What is required:
Can you reproduce every line of text in the material below word for word, leaving the pictures out of your answer?

Study material:

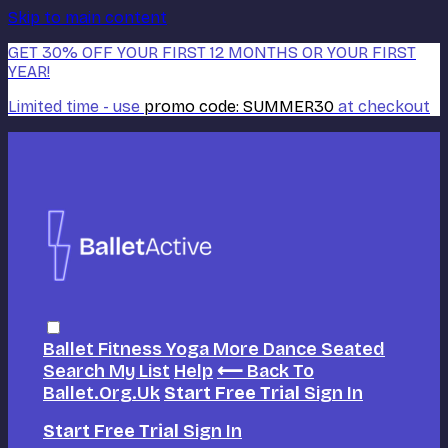
Skip to main content
GET 30% OFF YOUR FIRST 12 MONTHS OR YOUR FIRST
YEAR!
Limited time - use
promo code:
SUMMER30
at checkout
Ballet
Fitness
Yoga
More Dance
Seated
Search
My List
Help
⟵ Back To
Ballet.org.uk
Start Free Trial
Sign In
Start Free Trial
Sign In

Result of the task:
Skip to main content
GET 30% OFF YOUR FIRST 12 MONTHS OR YOUR FIRST
YEAR!
Limited time - use
promo code:
SUMMER30
at checkout
Ballet
Fitness
Yoga
More Dance
Seated
Search
My List
Help
⟵ Back To
Ballet.org.uk
Start Free Trial
Sign In
Start Free Trial
Sign In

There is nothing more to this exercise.